Maternal protein restriction induces alterations in hepatic tumor necrosis factor-α/CYP7A1 signaling and disorders regulation of cholesterol metabolism in the adult rat offspring.

Author information

1
Key Laboratory of Health Ministry for Congenital Malformations, Shengjing Hospital of China Medical University, 36th, Sanhao Street, Heping district, Shenyang 110004, China.
2
Virus Laboratory, Shengjing Hospital of China Medical University, 36th, Sanhao Street, Heping district, Shenyang 110004, China.
3
Department of Pathology, Shengjing Hospital of China Medical University, 36th, Sanhao Street, Heping district, Shenyang 110004, China.
4
Department of Pediatrics, Shengjing Hospital of China Medical University, 36th, Sanhao Street, Heping district, Shenyang 110004, China.

Abstract

It is well recognized that adverse events in utero impair fetal development and lead to the development of obesity and metabolic syndrome in adulthood.
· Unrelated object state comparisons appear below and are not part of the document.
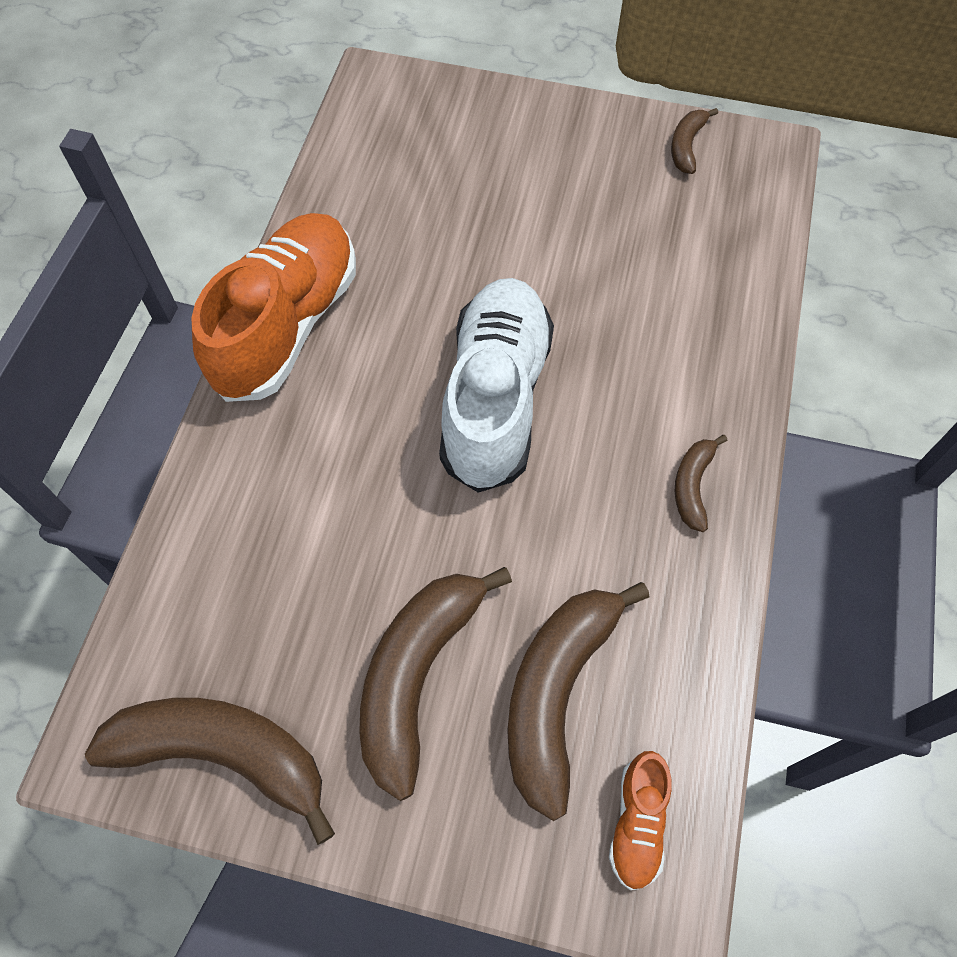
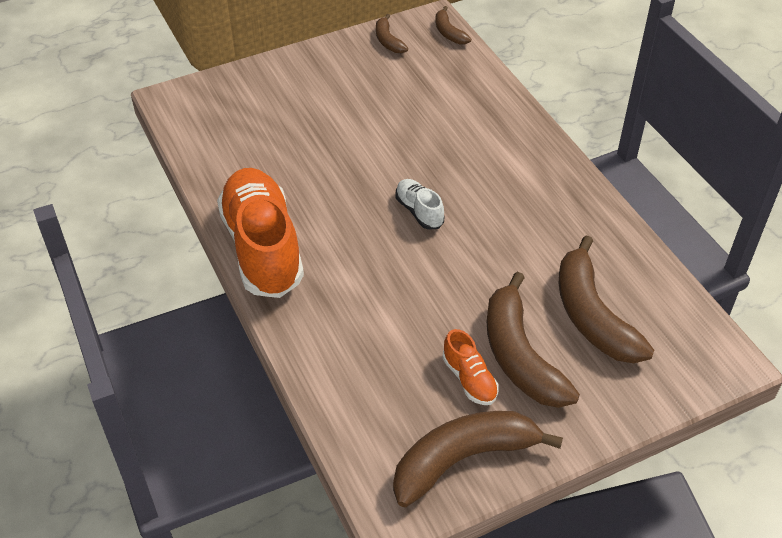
camera: 40 degrees left, 15 degrees down
(495, 398) = (419, 211): white shoe -> white shoe, size x0.44
(637, 823) = (683, 340): orange shoe -> orange shoe (469, 379)
(692, 486) = (557, 189): brown banana -> brown banana (449, 33)

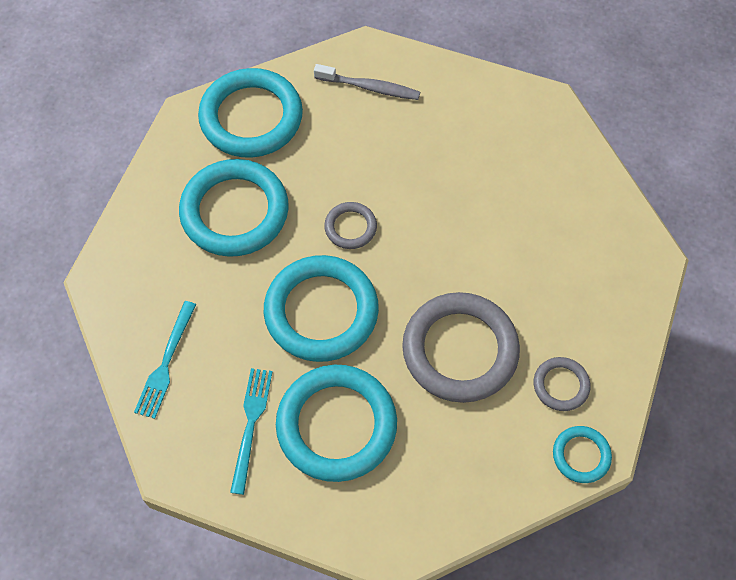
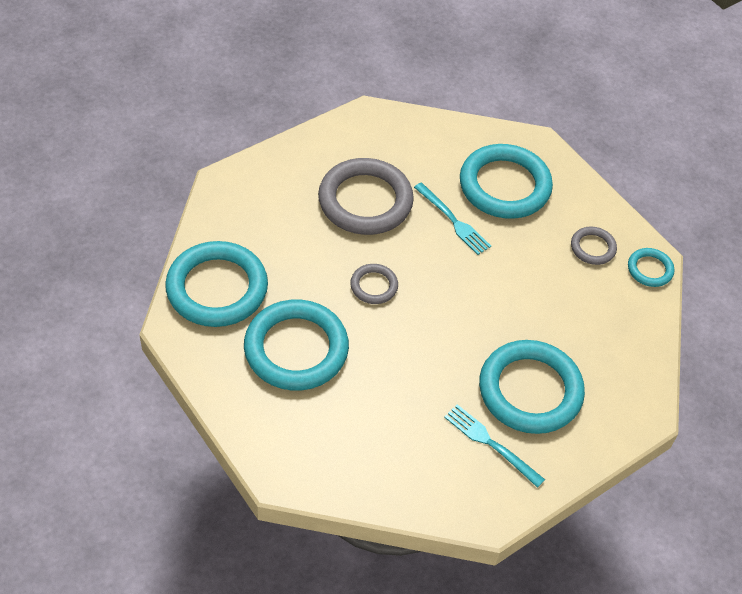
camera: 60 degrees left, 10 degrees down
(166, 363) = (395, 471): turquoise fork -> turquoise fork (453, 221)
(321, 311) = (430, 345): turquoise ring -> turquoise ring (504, 186)
(370, 87) = (260, 201): grey toothbrush -> none
(460, 350) = (525, 284): grey ring -> grey ring (365, 201)

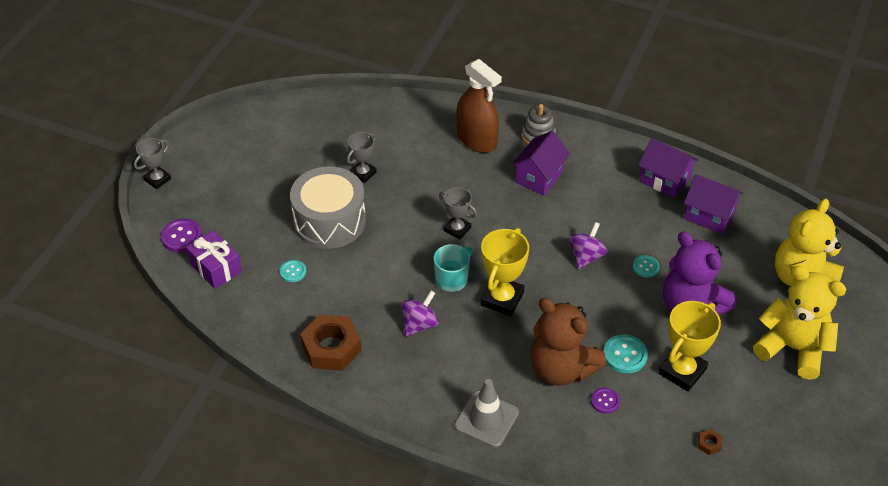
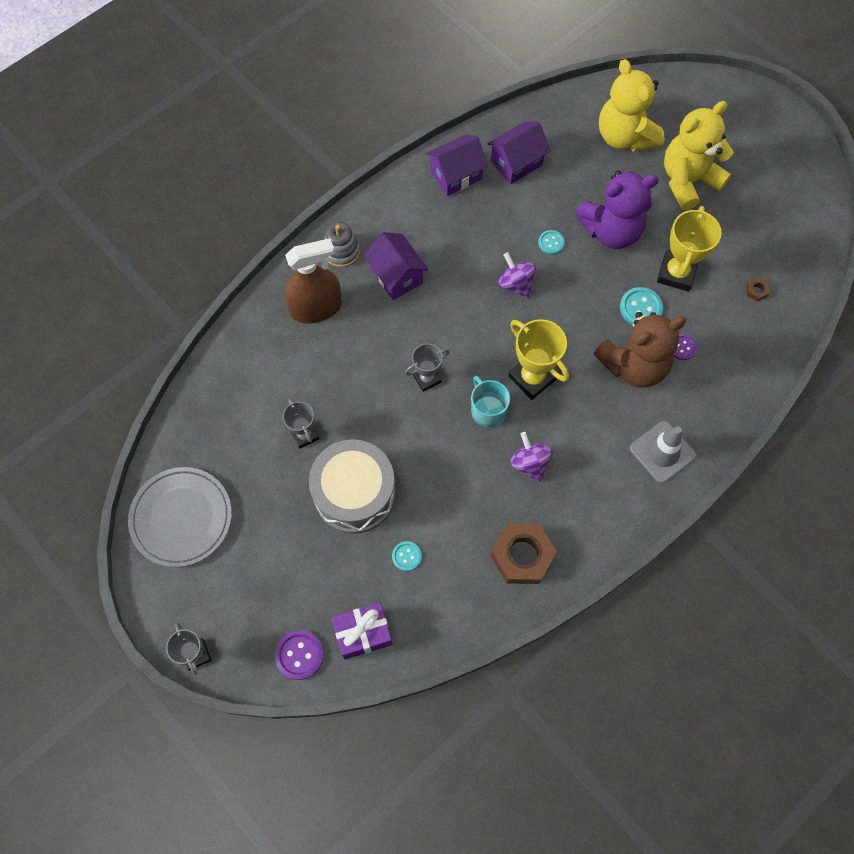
camera: 65 degrees left, 20 degrees up
(258, 132) = (181, 518): none -> grey plate
(682, 371) = (676, 273): yellow trophy -> yellow trophy turned 45 degrees clockwise

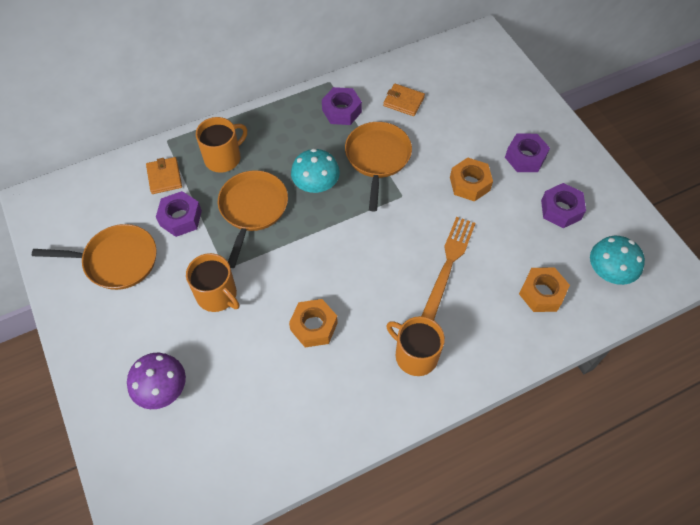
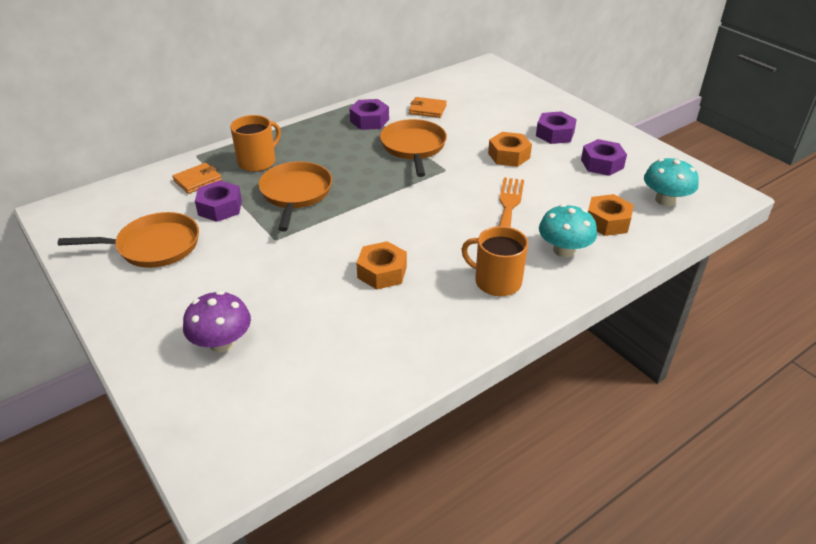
camera: 10 degrees left, 20 degrees down
(164, 177) = (198, 180): orange wallet -> orange wallet turned 75 degrees clockwise
(217, 295) = (271, 260): orange mug -> none
(316, 185) = (357, 171): turquoise mushroom -> turquoise mushroom (564, 250)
To investigate the mechanisms linking impaired fetal growth to increased cholesterol, an important clinical risk factor characterizing the metabolic syndrome and cardiovascular disease, we examined the impact of maternal undernutrition on tumor necrosis factor-α (TNF-α)/c-jun N-terminal kinase (JNK) signaling pathway and the cholesterol 7α-hydroxylase (CYP7A1) expression in the livers of the offspring with a protein restriction model. The male offspring with intrauterine growth restriction (IUGR) caused by the isocaloric low-protein diet showed decreased liver weight at birth and augmented circulation and hepatic cholesterol levels at 40 weeks of age. Maternal undernutrition significantly upregulated cytokine TNF-α expression and JNK phospholytion levels in the livers from fetal age to adulthood. Elevated JNK phospholytion could be linked to downregulated hepatocyte nuclear factor-4α and CYP7A1 expression, subsequently led to higher hepatic cholesterol. This work demonstrated that intrauterine malnutrition-induced IUGR might result in intrinsic disorder in hepatic TNF-α/CYP7A1 signaling, and contribute to the development of hypercholesterolemia in later life.